AAAR 34th Annual Conference
October 12 - October 16, 2015
Hyatt Regency
Minneapolis, Minnesota, USA
Abstract View
Micro-environmental Air Quality Impact of a Biomass Boiler with and without PM Emission Control
ZHEMING TONG, Bo Yang, Kui Wang, Devraj Thimmaiah, Philip K. Hopke, Thomas Whitlow, Andrew Landers, K. Max Zhang, Cornell University
Abstract Number: 96 Working Group: Urban Aerosols
Abstract Initiatives to displace petroleum and climate change mitigation have driven a recent increase in space heating with biomass combustion in New York State and elsewhere in the Northeast. However, there is ample evidence that biomass combustion emits significant quantities of known health damaging pollutants.
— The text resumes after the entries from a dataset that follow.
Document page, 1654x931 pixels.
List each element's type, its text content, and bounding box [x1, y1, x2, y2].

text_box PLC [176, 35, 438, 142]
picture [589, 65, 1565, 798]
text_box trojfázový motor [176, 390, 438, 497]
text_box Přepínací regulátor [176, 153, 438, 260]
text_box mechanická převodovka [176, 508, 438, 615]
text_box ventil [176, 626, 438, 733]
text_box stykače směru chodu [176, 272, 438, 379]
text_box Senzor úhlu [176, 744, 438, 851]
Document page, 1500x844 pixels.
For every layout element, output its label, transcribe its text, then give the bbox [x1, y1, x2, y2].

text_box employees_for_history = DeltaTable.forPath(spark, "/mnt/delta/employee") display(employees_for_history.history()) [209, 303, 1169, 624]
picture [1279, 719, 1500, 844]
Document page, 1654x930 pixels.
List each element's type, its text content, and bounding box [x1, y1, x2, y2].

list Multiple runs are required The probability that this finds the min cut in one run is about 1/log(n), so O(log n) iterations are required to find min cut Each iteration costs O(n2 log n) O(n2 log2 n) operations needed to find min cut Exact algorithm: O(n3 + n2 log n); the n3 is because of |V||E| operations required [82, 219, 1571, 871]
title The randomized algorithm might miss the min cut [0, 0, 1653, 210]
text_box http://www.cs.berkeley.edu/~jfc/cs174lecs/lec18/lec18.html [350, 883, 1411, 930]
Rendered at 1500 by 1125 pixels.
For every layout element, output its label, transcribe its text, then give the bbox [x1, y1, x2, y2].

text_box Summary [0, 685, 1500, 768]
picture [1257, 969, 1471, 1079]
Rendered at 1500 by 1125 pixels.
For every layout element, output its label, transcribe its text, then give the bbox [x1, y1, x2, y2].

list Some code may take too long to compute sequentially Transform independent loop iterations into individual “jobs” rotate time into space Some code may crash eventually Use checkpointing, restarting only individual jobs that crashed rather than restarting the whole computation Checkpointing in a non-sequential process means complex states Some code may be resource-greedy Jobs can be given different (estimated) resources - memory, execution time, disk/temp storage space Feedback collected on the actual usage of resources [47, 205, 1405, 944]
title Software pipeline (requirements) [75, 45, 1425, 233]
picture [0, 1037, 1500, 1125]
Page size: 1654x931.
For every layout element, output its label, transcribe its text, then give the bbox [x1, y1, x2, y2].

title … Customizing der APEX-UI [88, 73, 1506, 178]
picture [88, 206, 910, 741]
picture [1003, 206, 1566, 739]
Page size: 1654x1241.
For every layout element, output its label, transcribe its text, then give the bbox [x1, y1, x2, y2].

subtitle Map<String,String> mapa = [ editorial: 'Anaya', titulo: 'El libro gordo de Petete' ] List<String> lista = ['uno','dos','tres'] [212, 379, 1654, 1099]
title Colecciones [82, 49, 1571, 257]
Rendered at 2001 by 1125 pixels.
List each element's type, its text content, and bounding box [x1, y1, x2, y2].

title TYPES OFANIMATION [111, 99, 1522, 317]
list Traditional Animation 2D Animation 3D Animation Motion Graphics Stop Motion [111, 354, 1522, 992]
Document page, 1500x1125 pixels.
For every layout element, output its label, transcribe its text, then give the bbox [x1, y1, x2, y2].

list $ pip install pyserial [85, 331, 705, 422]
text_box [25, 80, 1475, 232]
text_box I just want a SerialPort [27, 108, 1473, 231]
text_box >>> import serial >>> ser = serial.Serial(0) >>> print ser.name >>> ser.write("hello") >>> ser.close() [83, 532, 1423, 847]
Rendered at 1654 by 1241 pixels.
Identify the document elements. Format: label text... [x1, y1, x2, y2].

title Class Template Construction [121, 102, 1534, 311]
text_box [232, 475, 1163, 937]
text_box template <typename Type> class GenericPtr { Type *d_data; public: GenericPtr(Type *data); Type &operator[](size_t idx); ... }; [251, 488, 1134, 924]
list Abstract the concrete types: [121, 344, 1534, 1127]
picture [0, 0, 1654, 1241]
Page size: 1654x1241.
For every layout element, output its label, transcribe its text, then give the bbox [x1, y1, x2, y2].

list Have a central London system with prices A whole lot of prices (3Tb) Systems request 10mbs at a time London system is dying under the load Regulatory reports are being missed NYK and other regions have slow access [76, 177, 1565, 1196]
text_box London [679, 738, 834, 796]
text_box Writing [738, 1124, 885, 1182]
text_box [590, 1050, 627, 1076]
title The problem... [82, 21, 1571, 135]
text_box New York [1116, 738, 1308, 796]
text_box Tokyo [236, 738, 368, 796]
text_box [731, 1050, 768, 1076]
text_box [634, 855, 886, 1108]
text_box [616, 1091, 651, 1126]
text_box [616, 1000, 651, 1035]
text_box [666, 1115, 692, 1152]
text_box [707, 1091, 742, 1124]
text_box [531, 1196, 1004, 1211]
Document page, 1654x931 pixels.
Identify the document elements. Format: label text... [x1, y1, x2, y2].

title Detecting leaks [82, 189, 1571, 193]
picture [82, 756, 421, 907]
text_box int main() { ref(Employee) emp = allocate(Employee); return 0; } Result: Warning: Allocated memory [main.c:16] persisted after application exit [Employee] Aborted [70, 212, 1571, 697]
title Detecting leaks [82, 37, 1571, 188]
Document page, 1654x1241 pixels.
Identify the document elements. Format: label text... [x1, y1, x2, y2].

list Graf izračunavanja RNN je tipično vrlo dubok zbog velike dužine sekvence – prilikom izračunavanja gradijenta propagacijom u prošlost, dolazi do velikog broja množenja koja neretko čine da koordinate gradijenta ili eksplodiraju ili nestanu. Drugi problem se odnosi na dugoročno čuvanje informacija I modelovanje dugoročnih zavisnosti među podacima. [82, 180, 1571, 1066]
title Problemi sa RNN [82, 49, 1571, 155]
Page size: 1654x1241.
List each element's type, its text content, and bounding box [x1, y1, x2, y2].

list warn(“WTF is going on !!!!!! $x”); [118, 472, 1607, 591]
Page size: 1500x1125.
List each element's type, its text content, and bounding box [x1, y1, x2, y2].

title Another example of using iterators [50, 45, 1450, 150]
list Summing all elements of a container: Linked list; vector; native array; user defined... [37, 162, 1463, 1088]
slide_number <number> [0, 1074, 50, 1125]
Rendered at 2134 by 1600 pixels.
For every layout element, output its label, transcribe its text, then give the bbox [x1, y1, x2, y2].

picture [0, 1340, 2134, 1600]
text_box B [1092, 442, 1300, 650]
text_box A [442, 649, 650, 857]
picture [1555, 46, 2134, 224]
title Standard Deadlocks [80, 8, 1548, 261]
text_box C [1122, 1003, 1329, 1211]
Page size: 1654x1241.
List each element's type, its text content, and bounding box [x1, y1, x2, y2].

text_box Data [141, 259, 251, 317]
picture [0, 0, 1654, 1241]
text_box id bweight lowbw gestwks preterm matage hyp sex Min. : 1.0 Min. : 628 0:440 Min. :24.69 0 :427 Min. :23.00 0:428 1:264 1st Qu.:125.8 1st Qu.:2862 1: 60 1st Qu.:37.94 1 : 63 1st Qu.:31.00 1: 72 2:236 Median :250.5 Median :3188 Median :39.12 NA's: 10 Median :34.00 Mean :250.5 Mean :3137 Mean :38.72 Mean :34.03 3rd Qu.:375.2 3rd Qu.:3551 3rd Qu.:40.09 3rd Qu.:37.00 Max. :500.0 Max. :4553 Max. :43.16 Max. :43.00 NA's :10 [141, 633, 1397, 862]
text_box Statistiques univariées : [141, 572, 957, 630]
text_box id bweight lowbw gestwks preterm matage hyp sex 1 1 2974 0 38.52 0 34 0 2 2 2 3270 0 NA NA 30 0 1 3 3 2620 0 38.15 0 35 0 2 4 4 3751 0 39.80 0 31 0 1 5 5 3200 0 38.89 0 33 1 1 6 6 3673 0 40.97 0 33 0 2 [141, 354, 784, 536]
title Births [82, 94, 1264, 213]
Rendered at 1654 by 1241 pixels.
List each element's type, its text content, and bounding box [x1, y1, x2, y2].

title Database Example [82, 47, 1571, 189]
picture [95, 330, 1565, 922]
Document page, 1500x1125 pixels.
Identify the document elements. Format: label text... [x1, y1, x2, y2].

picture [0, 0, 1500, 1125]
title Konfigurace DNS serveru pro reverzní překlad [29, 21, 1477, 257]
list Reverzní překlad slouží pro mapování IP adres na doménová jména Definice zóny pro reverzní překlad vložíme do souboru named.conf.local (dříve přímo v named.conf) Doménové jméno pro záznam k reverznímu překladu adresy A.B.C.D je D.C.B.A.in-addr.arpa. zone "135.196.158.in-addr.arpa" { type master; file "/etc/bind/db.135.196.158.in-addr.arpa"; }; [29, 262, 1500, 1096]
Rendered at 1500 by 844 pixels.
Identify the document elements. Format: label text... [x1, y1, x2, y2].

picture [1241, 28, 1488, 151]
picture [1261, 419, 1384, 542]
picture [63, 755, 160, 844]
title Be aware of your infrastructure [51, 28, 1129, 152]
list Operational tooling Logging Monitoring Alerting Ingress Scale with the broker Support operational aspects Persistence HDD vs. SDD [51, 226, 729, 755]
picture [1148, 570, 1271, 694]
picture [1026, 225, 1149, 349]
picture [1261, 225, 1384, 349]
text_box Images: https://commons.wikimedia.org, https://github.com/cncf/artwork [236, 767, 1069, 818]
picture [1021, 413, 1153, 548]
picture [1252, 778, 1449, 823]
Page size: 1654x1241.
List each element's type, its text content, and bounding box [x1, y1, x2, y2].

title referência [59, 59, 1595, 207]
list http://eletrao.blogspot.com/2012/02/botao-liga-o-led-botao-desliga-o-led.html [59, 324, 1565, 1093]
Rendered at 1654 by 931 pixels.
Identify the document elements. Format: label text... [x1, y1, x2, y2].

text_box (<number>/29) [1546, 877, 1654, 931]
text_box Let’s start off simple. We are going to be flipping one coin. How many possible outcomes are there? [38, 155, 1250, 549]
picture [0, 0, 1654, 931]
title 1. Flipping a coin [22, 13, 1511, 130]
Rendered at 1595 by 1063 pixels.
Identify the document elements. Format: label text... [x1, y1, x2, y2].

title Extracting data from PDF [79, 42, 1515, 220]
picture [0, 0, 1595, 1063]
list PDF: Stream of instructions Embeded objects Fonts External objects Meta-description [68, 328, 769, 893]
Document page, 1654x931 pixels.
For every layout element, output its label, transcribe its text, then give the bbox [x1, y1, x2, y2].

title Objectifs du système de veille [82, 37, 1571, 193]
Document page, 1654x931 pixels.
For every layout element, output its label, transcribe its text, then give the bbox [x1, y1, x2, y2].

We investigated the micro-environmental air quality impact of a biomass-fueled combined heat and power system equipped with an electrostatic precipitator (ESP) in Syracuse, NY. Emission factors are derived based on in-stack measurement both upstream and downstream of ESP with EPA Method 5/202. In tandem with the stack testing, two rooftop stations with PM2.5 and CO2 analyzers were set up in the way that one can capture the plume while the other one serves as the background in comparison depending on the wind direction. Four sonic anemometers were deployed around the stack to quantify highly spatially and temporally resolved local wind pattern. A computational fluid dynamic-based micro-environmental model was applied to simulate the experimental conditions, and a good agreement between predicted and on-site measurement is observed for both flow fields and plume dispersion. Our analysis shows that the absence of ESP could lead to an almost 7 times increase in near-ground PM2.5 concentrations with a maximum concentration >50 µg m-3 in the surrounding environment. This result demonstrates the critical role of air pollution controls for biomass combustion systems. In addition, we explored various physical parameters including stack temperature/height, ambient wind, and surrounding structures to provide recommendations for siting biomass-fueled heating equipment in order to minimize local air pollution.